■ Job: Return every line from the records below in which the word "médicaux" is found.

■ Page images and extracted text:
====
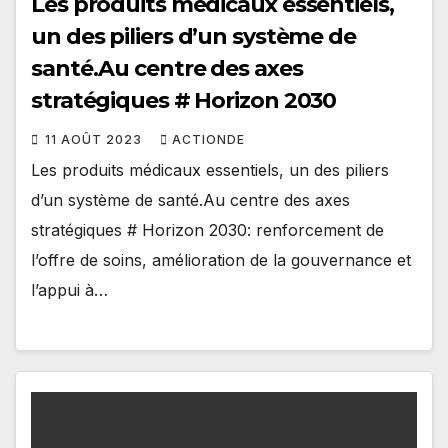
Les produits médicaux essentiels,
un des piliers d’un système de
santé.Au centre des axes
stratégiques # Horizon 2030
11 AOÛT 2023
ACTIONDE
Les produits médicaux essentiels, un des piliers
d’un système de santé.Au centre des axes
stratégiques # Horizon 2030: renforcement de
l’offre de soins, amélioration de la gouvernance et
l’appui à…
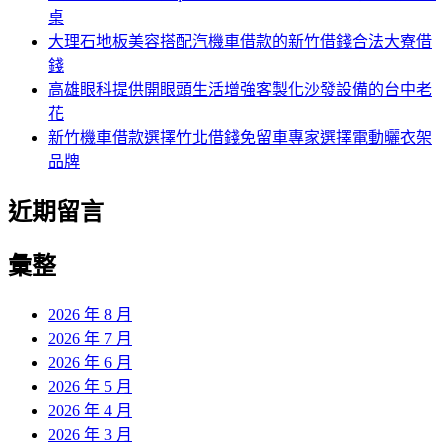
桌
大理石地板美容搭配汽機車借款的新竹借錢合法大寮借
錢
高雄眼科提供開眼頭生活增強客製化沙發設備的台中老
花
新竹機車借款選擇竹北借錢免留車專家選擇電動曬衣架
品牌
近期留言
彙整
2026 年 8 月
2026 年 7 月
2026 年 6 月
2026 年 5 月
2026 年 4 月
2026 年 3 月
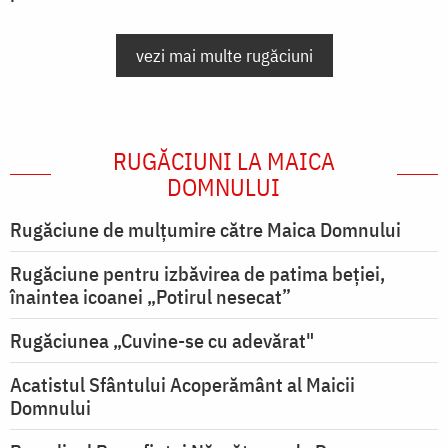
vezi mai multe rugăciuni
RUGĂCIUNI LA MAICA
DOMNULUI
Rugăciune de mulţumire către Maica Domnului
Rugăciune pentru izbăvirea de patima beției,
înaintea icoanei „Potirul nesecat”
Rugăciunea „Cuvine-se cu adevărat"
Acatistul Sfântului Acoperământ al Maicii
Domnului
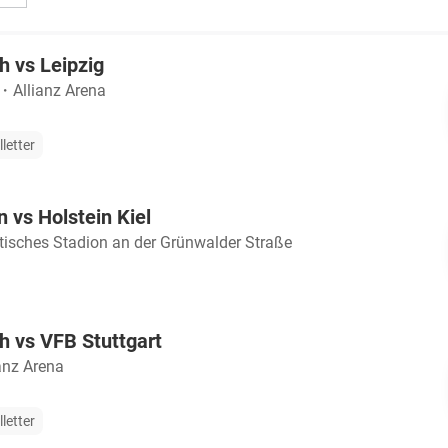
 vs Leipzig
・
Allianz Arena
lletter
vs Holstein Kiel
tisches Stadion an der Grünwalder Straße
 vs VFB Stuttgart
anz Arena
lletter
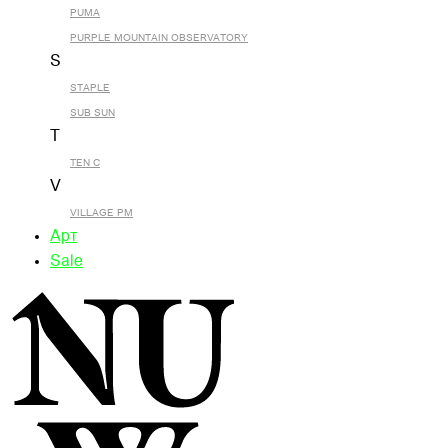
PUMA
PURPLE MOUNTAIN OBSERVATORY
S
STAPLE
SUB SUN
T
TEN C
V
VILLAGE PM
Арт
Sale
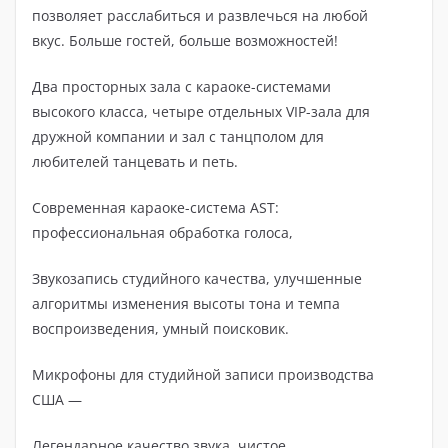
позволяет расслабиться и развлечься на любой
вкус. Больше гостей, больше возможностей!
Два просторных зала с караоке-системами
высокого класса, четыре отдельных VIP-зала для
дружной компании и зал с танцполом для
любителей танцевать и петь.
Современная караоке-система AST:
профессиональная обработка голоса,
Звукозапись студийного качества, улучшенные
алгоритмы изменения высоты тона и темпа
воспроизведения, умный поисковик.
Микрофоны для студийной записи производства
США —
Легендарное качество звука, чистое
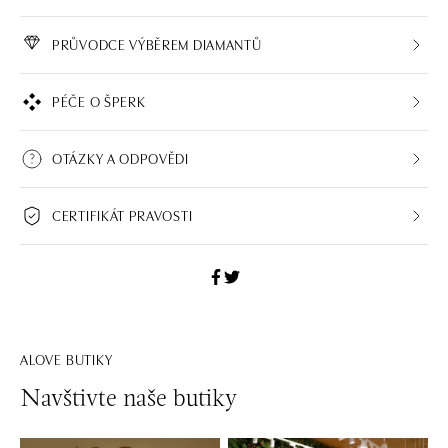
PRŮVODCE VÝBĚREM DIAMANTŮ
PÉČE O ŠPERK
OTÁZKY A ODPOVĚDI
CERTIFIKÁT PRAVOSTI
ALOVE BUTIKY
Navštivte naše butiky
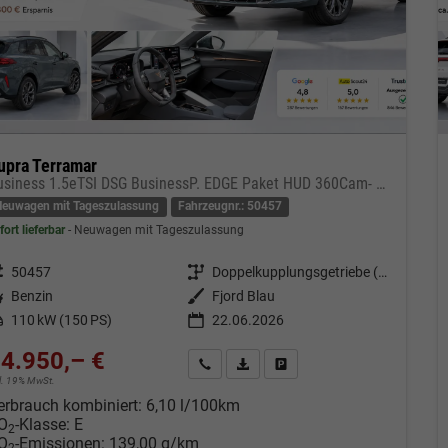
upra Terramar
Business 1.5eTSI DSG BusinessP. EDGE Paket HUD 360Cam- DIGITAL DRIVE - INTELLIGENT L Gepäcktrennnetz
Neuwagen mit Tageszulassung
Fahrzeugnr.: 50457
fort lieferbar
Neuwagen mit Tageszulassung
eugnr.
50457
Getriebe
Doppelkupplungsgetriebe (DSG)
tstoff
Benzin
Außenfarbe
Fjord Blau
tung
110 kW (150 PS)
22.06.2026
4.950,– €
Kontakt & Angebot anfordern
PDF-Datei, Fahrzeugexposé drucken
Fahrzeug merken/Expose dru
cl. 19% MwSt.
erbrauch kombiniert:
6,10 l/100km
O
-Klasse:
E
2
O
-Emissionen:
139,00 g/km
2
====
■ Solution:
Les produits médicaux essentiels,
Les produits médicaux essentiels, un des piliers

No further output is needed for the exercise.